+++ Quoted passage +++

Analyzing the NYC Subway Dataset

Intro to Data Science: Final Project 1, Part 2

(Short Questions)

Section 2. Linear Regression

Austin J. Alexander


Import Directives and Initial DataFrame Creation


In [1]:
import numpy as np
import pandas as pd
import scipy as sp
import scipy.stats as st
import statsmodels.api as sm
import scipy.optimize as op

import matplotlib.pyplot as plt
%matplotlib inline

filename = '/Users/excalibur/py/nanodegree/intro_ds/final_project/improved-dataset/turnstile_weather_v2.csv'

# import data
data = pd.read_csv(filename)
print data.columns.values


['UNIT' 'DATEn' 'TIMEn' 'ENTRIESn' 'EXITSn' 'ENTRIESn_hourly'
 'EXITSn_hourly' 'datetime' 'hour' 'day_week' 'weekday' 'station'
 'latitude' 'longitude' 'conds' 'fog' 'precipi' 'pressurei' 'rain' 'tempi'
 'wspdi' 'meanprecipi' 'meanpressurei' 'meantempi' 'meanwspdi'
 'weather_lat' 'weather_lon']

In [2]:
data['ENTRIESn_hourly'].describe()


Out[2]:
count    42649.000000
mean      1886.589955
std       2952.385585
min          0.000000
25%        274.000000
50%        905.000000
75%       2255.000000
max      32814.000000
Name: ENTRIESn_hourly, dtype: float64

In [3]:
plt.boxplot(data['ENTRIESn_hourly'], vert=False)
plt.show()



In [4]:
data[data['ENTRIESn_hourly'] == 0].count()[0]


Out[4]:
897

In [5]:
data[data['ENTRIESn_hourly'] > 500].count()[0]


Out[5]:
27586

In [6]:
data[data['ENTRIESn_hourly'] > 1000].count()[0]


Out[6]:
20052

In [7]:
data[data['ENTRIESn_hourly'] > 5000].count()[0]


Out[7]:
3664

In [8]:
data[data['ENTRIESn_hourly'] > 10000].count()[0]


Out[8]:
1174

In [9]:
plt.figure(figsize = (10,10))
plt.hist(data['ENTRIESn_hourly'], bins=100)
plt.show()



In [10]:
plt.boxplot(data['ENTRIESn_hourly'], vert=False)
plt.show()



In [11]:
# the overwhelming majority of the action is occurring below 10000
#data = data[(data['ENTRIESn_hourly'] <= 10000)]

In [12]:
plt.figure(figsize = (10,10))
plt.hist(data['ENTRIESn_hourly'].values, bins=100)
plt.show()

+++ Data shown +++

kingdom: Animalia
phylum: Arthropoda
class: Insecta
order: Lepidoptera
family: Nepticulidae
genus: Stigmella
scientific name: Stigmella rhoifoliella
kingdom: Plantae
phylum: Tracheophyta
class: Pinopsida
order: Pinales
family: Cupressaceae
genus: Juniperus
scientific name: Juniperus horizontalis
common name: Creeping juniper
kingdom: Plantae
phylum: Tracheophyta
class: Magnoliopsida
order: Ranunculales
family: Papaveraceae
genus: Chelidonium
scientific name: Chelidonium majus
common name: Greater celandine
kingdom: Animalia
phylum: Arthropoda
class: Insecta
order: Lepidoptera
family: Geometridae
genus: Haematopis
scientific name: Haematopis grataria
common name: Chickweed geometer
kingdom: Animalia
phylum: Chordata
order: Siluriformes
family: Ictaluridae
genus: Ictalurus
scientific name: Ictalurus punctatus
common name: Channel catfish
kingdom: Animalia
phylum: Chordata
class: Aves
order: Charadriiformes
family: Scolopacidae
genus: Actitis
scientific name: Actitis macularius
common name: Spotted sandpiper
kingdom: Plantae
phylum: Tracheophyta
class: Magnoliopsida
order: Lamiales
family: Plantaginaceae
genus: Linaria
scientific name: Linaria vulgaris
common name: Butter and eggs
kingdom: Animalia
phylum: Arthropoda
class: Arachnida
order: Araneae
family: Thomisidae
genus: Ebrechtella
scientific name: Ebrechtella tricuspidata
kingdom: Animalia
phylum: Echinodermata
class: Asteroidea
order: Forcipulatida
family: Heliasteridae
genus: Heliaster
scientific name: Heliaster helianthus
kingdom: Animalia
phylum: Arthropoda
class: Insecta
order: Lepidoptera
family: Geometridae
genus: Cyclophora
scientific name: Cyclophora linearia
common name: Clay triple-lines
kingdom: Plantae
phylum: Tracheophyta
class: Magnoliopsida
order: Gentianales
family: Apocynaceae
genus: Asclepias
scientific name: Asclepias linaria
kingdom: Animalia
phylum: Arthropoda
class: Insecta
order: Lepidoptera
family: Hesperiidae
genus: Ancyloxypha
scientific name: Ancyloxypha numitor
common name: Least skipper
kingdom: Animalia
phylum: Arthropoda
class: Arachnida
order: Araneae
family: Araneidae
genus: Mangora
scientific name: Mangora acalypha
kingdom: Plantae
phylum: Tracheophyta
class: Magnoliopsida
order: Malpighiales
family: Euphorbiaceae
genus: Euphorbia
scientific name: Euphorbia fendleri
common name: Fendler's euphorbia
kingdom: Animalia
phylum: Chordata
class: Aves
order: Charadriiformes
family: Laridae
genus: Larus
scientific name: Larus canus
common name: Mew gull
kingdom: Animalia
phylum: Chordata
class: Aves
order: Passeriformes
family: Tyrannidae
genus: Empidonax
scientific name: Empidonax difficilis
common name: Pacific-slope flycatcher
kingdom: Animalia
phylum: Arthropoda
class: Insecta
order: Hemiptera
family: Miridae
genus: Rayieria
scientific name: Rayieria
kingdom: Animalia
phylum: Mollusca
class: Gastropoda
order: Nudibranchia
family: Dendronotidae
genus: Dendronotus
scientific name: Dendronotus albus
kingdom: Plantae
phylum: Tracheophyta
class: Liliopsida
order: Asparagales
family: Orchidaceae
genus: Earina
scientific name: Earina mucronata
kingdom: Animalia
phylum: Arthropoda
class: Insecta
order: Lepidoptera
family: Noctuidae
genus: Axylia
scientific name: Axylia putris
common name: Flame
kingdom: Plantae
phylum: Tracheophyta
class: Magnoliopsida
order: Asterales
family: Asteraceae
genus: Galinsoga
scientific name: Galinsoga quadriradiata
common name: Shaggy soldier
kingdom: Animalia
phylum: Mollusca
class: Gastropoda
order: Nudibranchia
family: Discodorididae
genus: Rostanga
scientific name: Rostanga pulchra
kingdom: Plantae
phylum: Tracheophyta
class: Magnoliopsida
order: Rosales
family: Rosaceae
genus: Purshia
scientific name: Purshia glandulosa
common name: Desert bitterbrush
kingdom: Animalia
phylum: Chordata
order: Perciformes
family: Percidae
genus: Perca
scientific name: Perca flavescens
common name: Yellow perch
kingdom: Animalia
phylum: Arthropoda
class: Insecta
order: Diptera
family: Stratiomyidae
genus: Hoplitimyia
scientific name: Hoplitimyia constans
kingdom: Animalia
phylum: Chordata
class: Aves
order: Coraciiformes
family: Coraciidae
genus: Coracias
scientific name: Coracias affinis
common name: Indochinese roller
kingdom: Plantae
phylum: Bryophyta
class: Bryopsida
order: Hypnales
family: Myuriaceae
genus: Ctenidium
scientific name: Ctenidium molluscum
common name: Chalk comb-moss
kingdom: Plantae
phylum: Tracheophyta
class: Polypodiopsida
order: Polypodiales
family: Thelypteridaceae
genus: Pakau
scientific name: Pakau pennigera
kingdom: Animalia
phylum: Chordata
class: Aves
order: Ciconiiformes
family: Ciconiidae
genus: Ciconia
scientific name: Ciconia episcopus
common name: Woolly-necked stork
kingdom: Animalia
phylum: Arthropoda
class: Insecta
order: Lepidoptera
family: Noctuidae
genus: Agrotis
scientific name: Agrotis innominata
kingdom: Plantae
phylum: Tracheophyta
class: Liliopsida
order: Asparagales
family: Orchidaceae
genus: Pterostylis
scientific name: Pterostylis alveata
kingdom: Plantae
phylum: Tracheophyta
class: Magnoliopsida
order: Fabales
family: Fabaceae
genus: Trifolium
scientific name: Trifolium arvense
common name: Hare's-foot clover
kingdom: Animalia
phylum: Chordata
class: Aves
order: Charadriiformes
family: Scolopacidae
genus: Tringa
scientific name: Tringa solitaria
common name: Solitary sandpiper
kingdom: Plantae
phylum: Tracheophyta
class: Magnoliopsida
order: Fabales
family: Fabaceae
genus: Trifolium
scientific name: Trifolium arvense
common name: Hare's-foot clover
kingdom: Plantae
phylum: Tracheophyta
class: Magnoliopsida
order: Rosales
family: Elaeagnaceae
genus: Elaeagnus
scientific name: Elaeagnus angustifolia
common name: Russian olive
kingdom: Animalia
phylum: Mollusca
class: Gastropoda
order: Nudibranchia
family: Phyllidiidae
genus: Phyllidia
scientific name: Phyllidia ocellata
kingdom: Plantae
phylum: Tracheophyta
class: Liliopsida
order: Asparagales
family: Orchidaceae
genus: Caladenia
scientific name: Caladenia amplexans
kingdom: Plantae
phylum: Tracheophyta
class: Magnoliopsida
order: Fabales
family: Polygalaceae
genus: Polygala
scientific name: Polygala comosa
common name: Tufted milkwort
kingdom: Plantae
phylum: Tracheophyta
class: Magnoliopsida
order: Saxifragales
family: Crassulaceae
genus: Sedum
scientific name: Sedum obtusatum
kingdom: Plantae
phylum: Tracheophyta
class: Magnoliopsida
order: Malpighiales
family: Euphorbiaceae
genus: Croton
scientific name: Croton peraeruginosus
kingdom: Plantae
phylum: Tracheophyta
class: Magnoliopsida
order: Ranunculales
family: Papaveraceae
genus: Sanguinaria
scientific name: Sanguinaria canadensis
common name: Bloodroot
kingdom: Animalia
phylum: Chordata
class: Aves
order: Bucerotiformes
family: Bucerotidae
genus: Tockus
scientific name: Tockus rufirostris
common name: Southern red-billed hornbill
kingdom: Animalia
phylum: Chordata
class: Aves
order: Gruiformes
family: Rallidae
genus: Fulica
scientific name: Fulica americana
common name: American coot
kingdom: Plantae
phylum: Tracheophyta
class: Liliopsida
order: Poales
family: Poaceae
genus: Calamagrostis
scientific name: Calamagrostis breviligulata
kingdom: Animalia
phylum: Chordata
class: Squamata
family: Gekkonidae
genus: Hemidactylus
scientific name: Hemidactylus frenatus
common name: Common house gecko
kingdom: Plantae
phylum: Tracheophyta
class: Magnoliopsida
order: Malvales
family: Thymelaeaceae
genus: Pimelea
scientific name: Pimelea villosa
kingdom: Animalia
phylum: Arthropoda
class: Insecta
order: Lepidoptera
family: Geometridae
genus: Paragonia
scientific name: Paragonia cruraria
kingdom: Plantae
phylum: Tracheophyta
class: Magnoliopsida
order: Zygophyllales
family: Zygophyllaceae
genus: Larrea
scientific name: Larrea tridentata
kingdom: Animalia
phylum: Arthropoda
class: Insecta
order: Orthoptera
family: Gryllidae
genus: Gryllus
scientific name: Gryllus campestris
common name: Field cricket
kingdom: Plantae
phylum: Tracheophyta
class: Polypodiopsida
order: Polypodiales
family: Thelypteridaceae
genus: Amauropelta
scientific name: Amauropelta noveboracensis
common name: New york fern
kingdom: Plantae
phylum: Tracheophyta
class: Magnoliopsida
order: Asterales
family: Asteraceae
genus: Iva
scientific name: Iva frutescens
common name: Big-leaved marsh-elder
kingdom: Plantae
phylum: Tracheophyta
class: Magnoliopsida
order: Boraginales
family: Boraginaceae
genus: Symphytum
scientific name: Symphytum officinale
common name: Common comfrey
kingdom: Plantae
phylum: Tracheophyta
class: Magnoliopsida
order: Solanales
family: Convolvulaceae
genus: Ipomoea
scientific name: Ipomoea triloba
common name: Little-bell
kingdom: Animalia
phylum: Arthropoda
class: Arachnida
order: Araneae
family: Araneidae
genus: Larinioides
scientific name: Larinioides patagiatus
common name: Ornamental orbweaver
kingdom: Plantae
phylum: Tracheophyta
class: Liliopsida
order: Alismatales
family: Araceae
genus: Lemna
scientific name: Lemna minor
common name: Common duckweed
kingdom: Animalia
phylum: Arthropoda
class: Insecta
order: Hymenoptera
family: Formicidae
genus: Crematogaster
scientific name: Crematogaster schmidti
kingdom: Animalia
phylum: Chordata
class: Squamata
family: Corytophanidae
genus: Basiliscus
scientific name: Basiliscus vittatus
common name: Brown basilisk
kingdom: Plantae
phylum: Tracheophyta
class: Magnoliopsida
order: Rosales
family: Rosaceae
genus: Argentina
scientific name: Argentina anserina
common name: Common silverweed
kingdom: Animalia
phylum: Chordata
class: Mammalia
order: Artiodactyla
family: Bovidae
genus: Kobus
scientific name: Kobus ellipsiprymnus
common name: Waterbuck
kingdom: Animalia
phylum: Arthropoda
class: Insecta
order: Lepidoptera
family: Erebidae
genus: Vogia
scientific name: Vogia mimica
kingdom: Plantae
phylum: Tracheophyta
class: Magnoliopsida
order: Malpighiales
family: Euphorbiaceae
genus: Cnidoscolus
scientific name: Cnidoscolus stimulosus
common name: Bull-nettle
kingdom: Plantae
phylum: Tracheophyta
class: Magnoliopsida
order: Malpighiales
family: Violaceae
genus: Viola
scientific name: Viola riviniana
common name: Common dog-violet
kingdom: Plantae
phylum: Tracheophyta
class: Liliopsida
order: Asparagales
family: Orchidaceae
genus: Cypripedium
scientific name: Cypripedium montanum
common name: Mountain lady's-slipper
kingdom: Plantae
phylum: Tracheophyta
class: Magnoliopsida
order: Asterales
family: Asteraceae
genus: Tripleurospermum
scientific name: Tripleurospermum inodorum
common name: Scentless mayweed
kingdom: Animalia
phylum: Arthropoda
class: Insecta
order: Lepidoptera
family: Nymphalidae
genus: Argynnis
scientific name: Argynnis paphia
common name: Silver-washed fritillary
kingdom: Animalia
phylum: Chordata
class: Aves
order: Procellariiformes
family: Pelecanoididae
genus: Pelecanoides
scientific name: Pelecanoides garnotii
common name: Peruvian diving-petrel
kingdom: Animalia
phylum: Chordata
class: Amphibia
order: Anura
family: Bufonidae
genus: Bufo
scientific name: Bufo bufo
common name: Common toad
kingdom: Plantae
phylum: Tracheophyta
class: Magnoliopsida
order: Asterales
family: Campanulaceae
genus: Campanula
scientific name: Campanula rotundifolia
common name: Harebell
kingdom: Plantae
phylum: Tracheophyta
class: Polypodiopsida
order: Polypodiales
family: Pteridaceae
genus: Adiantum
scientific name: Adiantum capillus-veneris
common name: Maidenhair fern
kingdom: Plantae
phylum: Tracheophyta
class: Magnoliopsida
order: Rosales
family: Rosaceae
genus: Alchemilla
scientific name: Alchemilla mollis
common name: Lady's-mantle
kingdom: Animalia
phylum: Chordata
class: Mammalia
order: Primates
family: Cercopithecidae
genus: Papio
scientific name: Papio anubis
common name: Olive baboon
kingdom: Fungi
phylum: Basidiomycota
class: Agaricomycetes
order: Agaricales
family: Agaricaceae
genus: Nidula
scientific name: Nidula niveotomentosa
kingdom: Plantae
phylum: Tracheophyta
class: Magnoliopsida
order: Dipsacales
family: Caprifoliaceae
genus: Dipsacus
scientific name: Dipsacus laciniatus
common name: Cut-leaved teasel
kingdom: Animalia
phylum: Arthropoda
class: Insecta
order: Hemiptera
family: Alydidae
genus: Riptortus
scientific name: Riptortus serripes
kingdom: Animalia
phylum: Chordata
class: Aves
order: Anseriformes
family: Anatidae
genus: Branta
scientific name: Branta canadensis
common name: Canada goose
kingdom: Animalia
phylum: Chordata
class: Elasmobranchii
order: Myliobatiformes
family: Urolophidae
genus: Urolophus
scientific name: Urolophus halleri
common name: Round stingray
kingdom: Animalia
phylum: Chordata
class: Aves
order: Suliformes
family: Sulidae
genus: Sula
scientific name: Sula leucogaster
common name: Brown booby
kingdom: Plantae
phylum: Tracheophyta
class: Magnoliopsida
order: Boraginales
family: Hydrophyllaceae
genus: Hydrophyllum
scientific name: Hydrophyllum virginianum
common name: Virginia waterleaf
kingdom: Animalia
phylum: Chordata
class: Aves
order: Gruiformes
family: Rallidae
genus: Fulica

+++

* _Problem description_:
Write out the part of the subway dataset notebook starting with "['UNIT' 'DATEn' 'TIMEn'" and going on through "data['ENTRIESn_hourly'].describe()", substituting "stop_name" for "station".

* _Result of the task_:
['UNIT' 'DATEn' 'TIMEn' 'ENTRIESn' 'EXITSn' 'ENTRIESn_hourly'
 'EXITSn_hourly' 'datetime' 'hour' 'day_week' 'weekday' 'stop_name'
 'latitude' 'longitude' 'conds' 'fog' 'precipi' 'pressurei' 'rain' 'tempi'
 'wspdi' 'meanprecipi' 'meanpressurei' 'meantempi' 'meanwspdi'
 'weather_lat' 'weather_lon']

In [2]:
data['ENTRIESn_hourly'].describe()